* YOUR TASK *
If a line in the listing includes the word "Muhammad", copy it out.

* EXCERPTED RECORDS *
#####

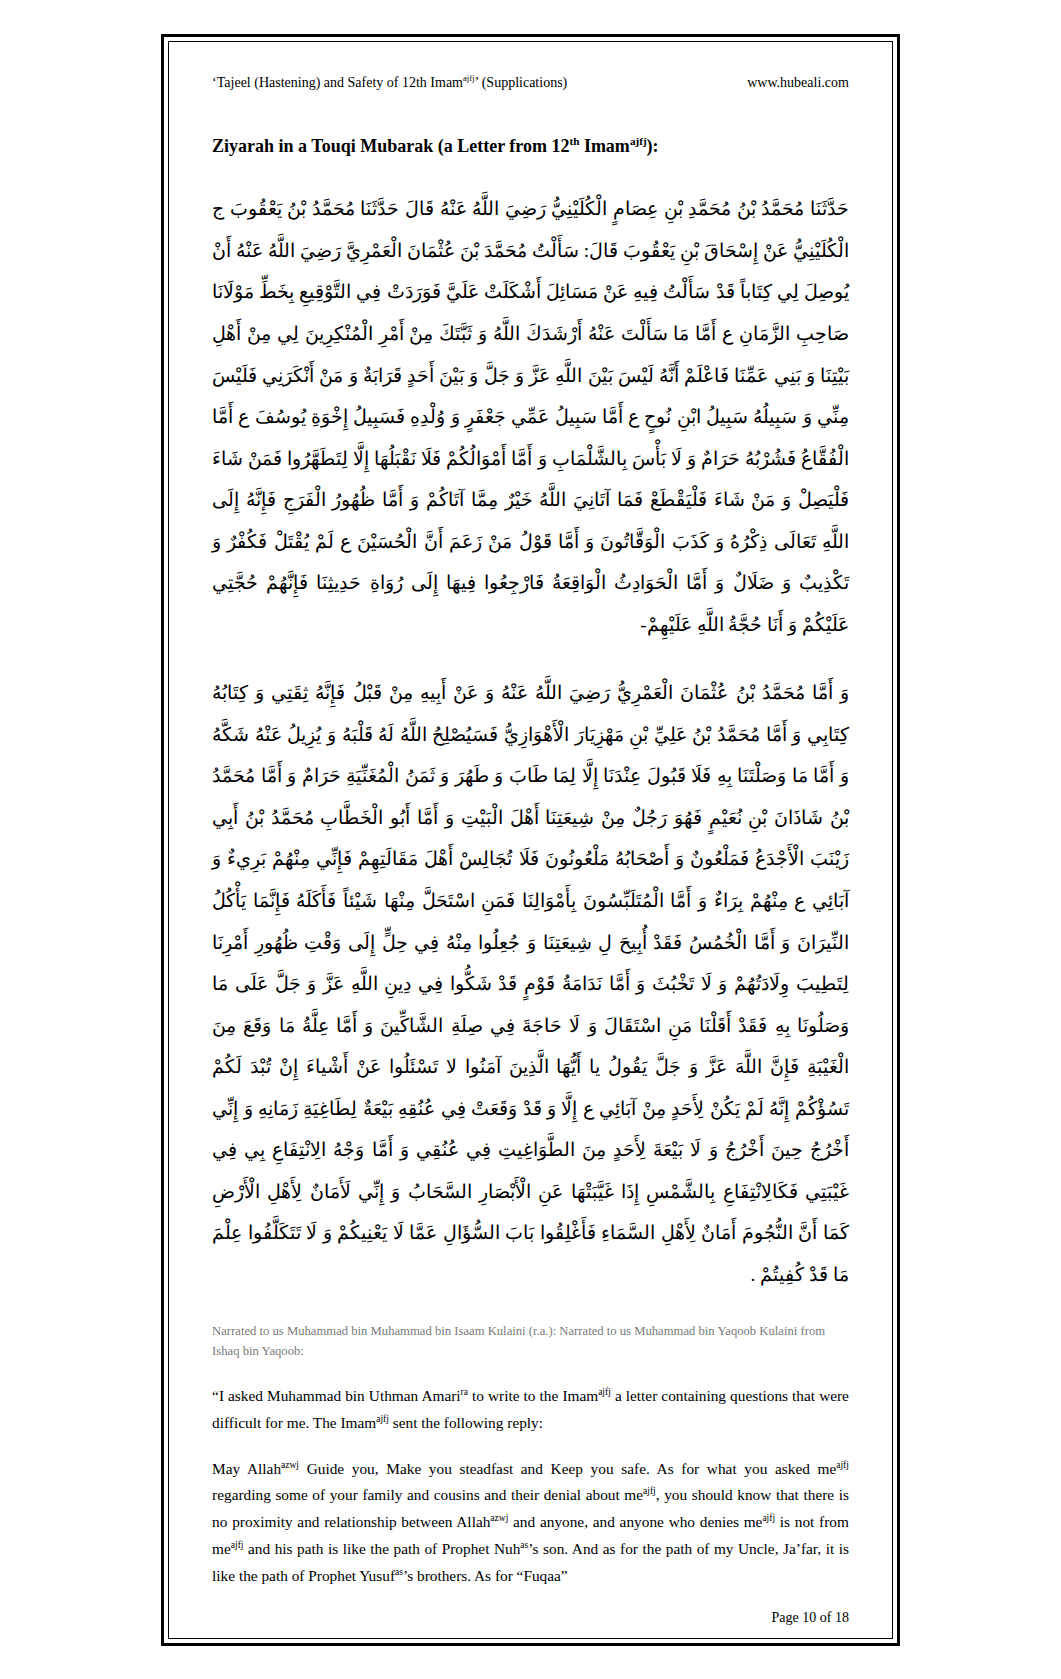‘Tajeel (Hastening) and Safety of 12th Imamajfj’ (Supplications)
www.hubeali.com
Ziyarah in a Touqi Mubarak (a Letter from 12th Imamajfj):
حَدَّثَنَا مُحَمَّدُ بْنُ مُحَمَّدِ بْنِ عِصَامٍ الْكُلَيْنِيُّ رَضِيَ اللَّهُ عَنْهُ قَالَ حَدَّثَنَا مُحَمَّدُ بْنُ يَعْقُوبَ ج الْكُلَيْنِيُّ عَنْ إِسْحَاقَ بْنِ يَعْقُوبَ قَالَ: سَأَلْتُ مُحَمَّدَ بْنَ عُثْمَانَ الْعَمْرِيَّ رَضِيَ اللَّهُ عَنْهُ أَنْ يُوصِلَ لِي كِتَاباً قَدْ سَأَلْتُ فِيهِ عَنْ مَسَائِلَ أَشْكَلَتْ عَلَيَّ فَوَرَدَتْ فِي التَّوْقِيعِ بِخَطِّ مَوْلَانَا صَاحِبِ الزَّمَانِ ع أَمَّا مَا سَأَلْتَ عَنْهُ أَرْشَدَكَ اللَّهُ وَ ثَبَّتَكَ مِنْ أَمْرِ الْمُنْكِرِينَ لِي مِنْ أَهْلِ بَيْتِنَا وَ بَنِي عَمِّنَا فَاعْلَمْ أَنَّهُ لَيْسَ بَيْنَ اللَّهِ عَزَّ وَ جَلَّ وَ بَيْنَ أَحَدٍ قَرَابَةٌ وَ مَنْ أَنْكَرَنِي فَلَيْسَ مِنِّي وَ سَبِيلُهُ سَبِيلُ ابْنِ نُوحٍ ع أَمَّا سَبِيلُ عَمِّي جَعْفَرٍ وَ وُلْدِهِ فَسَبِيلُ إِخْوَةِ يُوسُفَ ع أَمَّا الْفُقَّاعُ فَشُرْبُهُ حَرَامٌ وَ لَا بَأْسَ بِالشَّلْمَابِ وَ أَمَّا أَمْوَالُكُمْ فَلَا نَقْبَلُهَا إِلَّا لِتَطَهَّرُوا فَمَنْ شَاءَ فَلْيَصِلْ وَ مَنْ شَاءَ فَلْيَقْطَعْ فَمَا آتَانِيَ اللَّهُ خَيْرٌ مِمَّا آتَاكُمْ وَ أَمَّا ظُهُورُ الْفَرَجِ فَإِنَّهُ إِلَى اللَّهِ تَعَالَى ذِكْرُهُ وَ كَذَبَ الْوَقَّاتُونَ وَ أَمَّا قَوْلُ مَنْ زَعَمَ أَنَّ الْحُسَيْنَ ع لَمْ يُقْتَلْ فَكُفْرٌ وَ تَكْذِيبٌ وَ ضَلَالٌ وَ أَمَّا الْحَوَادِثُ الْوَاقِعَةُ فَارْجِعُوا فِيهَا إِلَى رُوَاةِ حَدِيثِنَا فَإِنَّهُمْ حُجَّتِي عَلَيْكُمْ وَ أَنَا حُجَّةُ اللَّهِ عَلَيْهِمْ-
وَ أَمَّا مُحَمَّدُ بْنُ عُثْمَانَ الْعَمْرِيُّ رَضِيَ اللَّهُ عَنْهُ وَ عَنْ أَبِيهِ مِنْ قَبْلُ فَإِنَّهُ ثِقَتِي وَ كِتَابُهُ كِتَابِي وَ أَمَّا مُحَمَّدُ بْنُ عَلِيِّ بْنِ مَهْزِيَارَ الْأَهْوَازِيُّ فَسَيُصْلِحُ اللَّهُ لَهُ قَلْبَهُ وَ يُزِيلُ عَنْهُ شَكَّهُ وَ أَمَّا مَا وَصَلْتَنَا بِهِ فَلَا قَبُولَ عِنْدَنَا إِلَّا لِمَا طَابَ وَ طَهُرَ وَ ثَمَنُ الْمُغَنِّيَةِ حَرَامٌ وَ أَمَّا مُحَمَّدُ بْنُ شَاذَانَ بْنِ نُعَيْمٍ فَهُوَ رَجُلٌ مِنْ شِيعَتِنَا أَهْلَ الْبَيْتِ وَ أَمَّا أَبُو الْخَطَّابِ مُحَمَّدُ بْنُ أَبِي زَيْنَبَ الْأَجْدَعُ فَمَلْعُونٌ وَ أَصْحَابُهُ مَلْعُونُونَ فَلَا تُجَالِسْ أَهْلَ مَقَالَتِهِمْ فَإِنِّي مِنْهُمْ بَرِيءٌ وَ آبَائِي ع مِنْهُمْ بِرَاءٌ وَ أَمَّا الْمُتَلَبِّسُونَ بِأَمْوَالِنَا فَمَنِ اسْتَحَلَّ مِنْهَا شَيْئاً فَأَكَلَهُ فَإِنَّمَا يَأْكُلُ النِّيرَانَ وَ أَمَّا الْخُمُسُ فَقَدْ أُبِيحَ لِ شِيعَتِنَا وَ جُعِلُوا مِنْهُ فِي حِلٍّ إِلَى وَقْتِ ظُهُورِ أَمْرِنَا لِتَطِيبَ وِلَادَتُهُمْ وَ لَا تَخْبُثَ وَ أَمَّا نَدَامَةُ قَوْمٍ قَدْ شَكُّوا فِي دِينِ اللَّهِ عَزَّ وَ جَلَّ عَلَى مَا وَصَلُونَا بِهِ فَقَدْ أَقَلْنَا مَنِ اسْتَقَالَ وَ لَا حَاجَةَ فِي صِلَةِ الشَّاكِّينَ وَ أَمَّا عِلَّةُ مَا وَقَعَ مِنَ الْغَيْبَةِ فَإِنَّ اللَّهَ عَزَّ وَ جَلَّ يَقُولُ يا أَيُّهَا الَّذِينَ آمَنُوا لا تَسْئَلُوا عَنْ أَشْياءَ إِنْ تُبْدَ لَكُمْ تَسُؤْكُمْ إِنَّهُ لَمْ يَكُنْ لِأَحَدٍ مِنْ آبَائِي ع إِلَّا وَ قَدْ وَقَعَتْ فِي عُنُقِهِ بَيْعَةٌ لِطَاغِيَةِ زَمَانِهِ وَ إِنِّي أَخْرُجُ حِينَ أَخْرُجُ وَ لَا بَيْعَةَ لِأَحَدٍ مِنَ الطَّوَاغِيتِ فِي عُنُقِي وَ أَمَّا وَجْهُ الِانْتِفَاعِ بِي فِي غَيْبَتِي فَكَالِانْتِفَاعِ بِالشَّمْسِ إِذَا غَيَّبَتْهَا عَنِ الْأَبْصَارِ السَّحَابُ وَ إِنِّي لَأَمَانٌ لِأَهْلِ الْأَرْضِ كَمَا أَنَّ النُّجُومَ أَمَانٌ لِأَهْلِ السَّمَاءِ فَأَغْلِقُوا بَابَ السُّؤَالِ عَمَّا لَا يَعْنِيكُمْ وَ لَا تَتَكَلَّفُوا عِلْمَ مَا قَدْ كُفِيتُمْ .
Narrated to us Muhammad bin Muhammad bin Isaam Kulaini (r.a.): Narrated to us Muhammad bin Yaqoob Kulaini from Ishaq bin Yaqoob:
“I asked Muhammad bin Uthman Amarira to write to the Imamajfj a letter containing questions that were difficult for me. The Imamajfj sent the following reply:
May Allahazwj Guide you, Make you steadfast and Keep you safe. As for what you asked meajfj regarding some of your family and cousins and their denial about meajfj, you should know that there is no proximity and relationship between Allahazwj and anyone, and anyone who denies meajfj is not from meajfj and his path is like the path of Prophet Nuhas’s son. And as for the path of my Uncle, Ja’far, it is like the path of Prophet Yusufas’s brothers. As for “Fuqaa”
Page 10 of 18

#####

* FINISHED EXERCISE *
Narrated to us Muhammad bin Muhammad bin Isaam Kulaini (r.a.): Narrated to us Muhammad bin Yaqoob Kulaini from Ishaq bin Yaqoob:
“I asked Muhammad bin Uthman Amarira to write to the Imamajfj a letter containing questions that were difficult for me. The Imamajfj sent the following reply:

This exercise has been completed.